§ **Items listed in a dataset**:

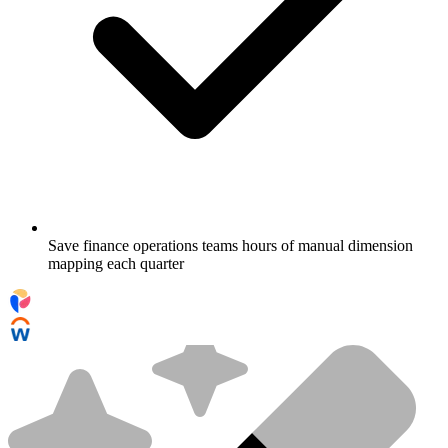
Save finance operations teams hours of manual dimension
mapping each quarter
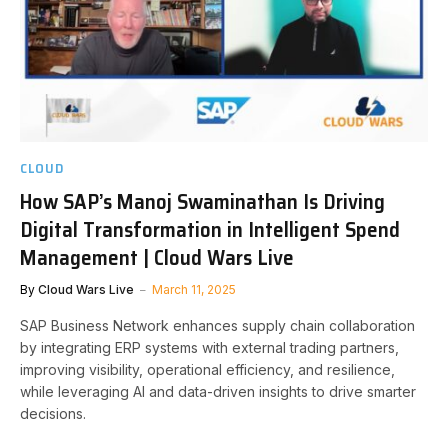
CLOUD
How SAP’s Manoj Swaminathan Is Driving
Digital Transformation in Intelligent Spend
Management | Cloud Wars Live
By
Cloud Wars Live
March 11, 2025
SAP Business Network enhances supply chain collaboration
by integrating ERP systems with external trading partners,
improving visibility, operational efficiency, and resilience,
while leveraging AI and data-driven insights to drive smarter
decisions.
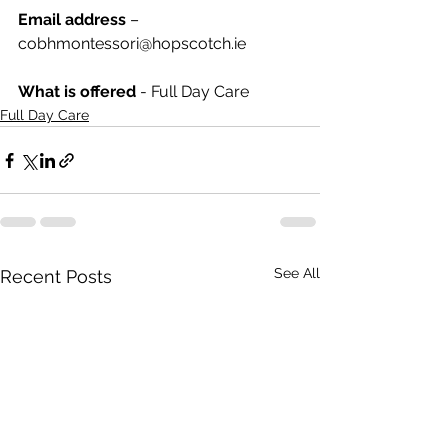
Email address
 – 
cobhmontessori@hopscotch.ie
What is offered 
- Full Day Care
Full Day Care
See All
Recent Posts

§ **DIRECTIVE**: Go through the records line by line, and copy each line that holds the string "Wars".

§ **PROBLEM SOLUTION**:
Management | Cloud Wars Live
Cloud Wars Live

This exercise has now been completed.